Slight overspending by your spouse or partner is usually no big deal. And you might even let your friend slide if he is a little late repaying you for that plane ticket because he spent all his money on room service and booze during the vacation.
But a borrowed credit card can also be used like a blank check, or it can be mishandled and end up getting lost or stolen.
“If you’re asking somebody to lend you a credit card … you’re probably in a desperate place,” said Terrence Shulman, founder of the Shulman Institute for Compulsive Theft, Spending and Hoarding. “When people are desperate, they often bite off more than they can chew. They might promise to pay things back in a while, but it’s not realistic.”
Letting someone use your card for their everyday expenses can also foster unhealthy financial dependence. If you let a loved one such as an adult child, a parent or a sibling use your card on an open-ended basis, it may never occur to them to pay you back or even return the card.
Klontz noted that when people become psychologically dependent on money they don’t earn, it often results in a lack of motivation and compassion, and it can even create resentment between both parties.
“Financial enablers will very often resent the people they’re giving money to, even though it’s coming out of the goodness of their hearts,” Klontz said.
A shared card can be a weapon in a troubled relationship
Sharing a credit card with your significant other may seem like the safest bet of all, but it can become a point of contention if the relationship falls apart. In our survey, divorcees were significantly more likely than married people to say that the people they lent their cards to didn’t pay them back.
Unlike a card from a jointly held account, any debt incurred on a borrowed card is the legal responsibility of the card owner. So, if one spouse spends freely on a card borrowed from the other during the marriage, the latter is still liable for repaying any debt that remains after divorce. A free-spending spouse may refuse to pay back what’s owed on such a card after the relationship ends, particularly if the card owner ended the relationship or was abusive or unfaithful.
Financial therapy expert Debra Kaplan said credit cards are often used for clandestine spending by the cheater in a marriage riven by infidelity. But credit cards also can be used by the scorned lover for “revenge spending” – a debt not likely to be repaid to the two-timer.
“The other individual in the relationship starts spending money as a way to level the powerlessness, or as retribution or retaliation,” Kaplan said.

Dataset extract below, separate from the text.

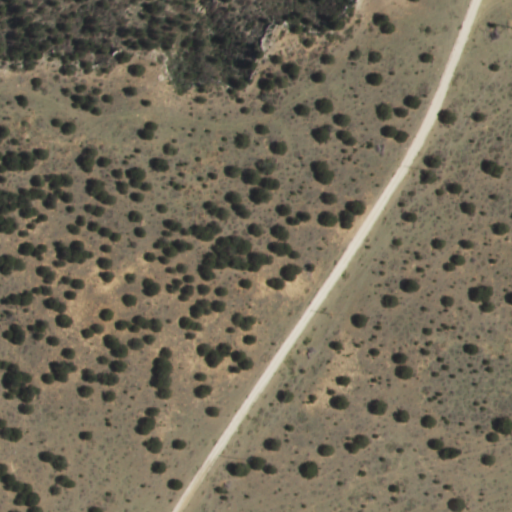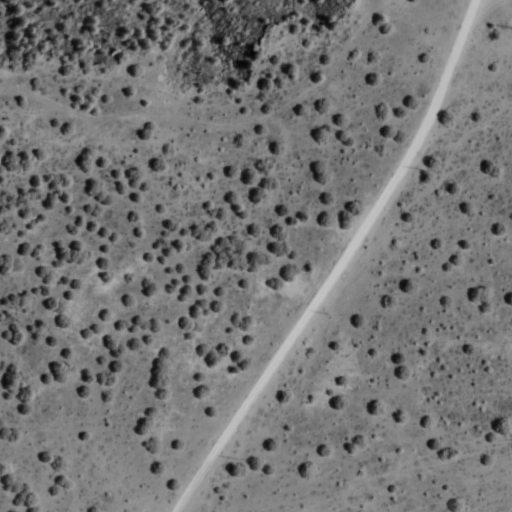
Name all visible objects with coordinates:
road: (342, 263)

Establish clear rules for borrowing your card
If you want to help someone financially without putting your card and your credit at risk, there are other options. You could just loan him cash or help him get a prepaid card.

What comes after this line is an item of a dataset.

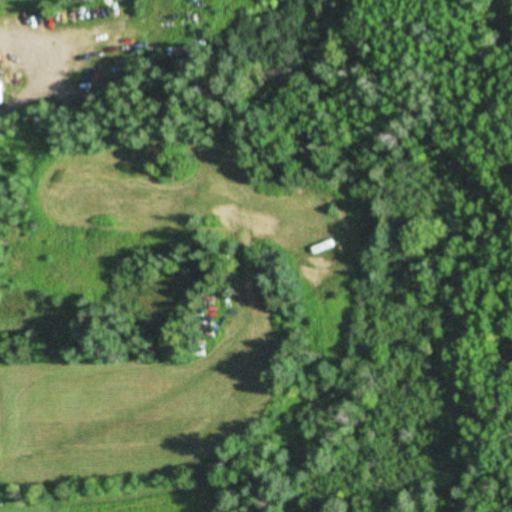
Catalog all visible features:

If you must lend someone your credit card, set firm ground rules about how it will be used and when it will be returned.
Set a maximum amount that can be spent on any given item. You may also require the other person to ask your permission before making any purchases. And keep a close eye on your account activity to be sure no unauthorized spending is taking place.
“If you’re really worried, you could actually just go with them wherever they’re going to make the purchase,” Klontz said.
Shinal said that if the other person pushes back or bristles at the idea of adhering to your restrictions, you should rescind the offer.
“You want to feel confident in the character of the other person and in the strength of your relationship, so that when you set ground rules you know they will be respected,” he said.
CreditCards.com commissioned YouGov Plc to conduct interviews with 2,253 adults living in the United States. The survey was conducted online Feb. 14-15, 2018. Statistical results are weighted to correct known demographic differences between the sample and the U.S. population.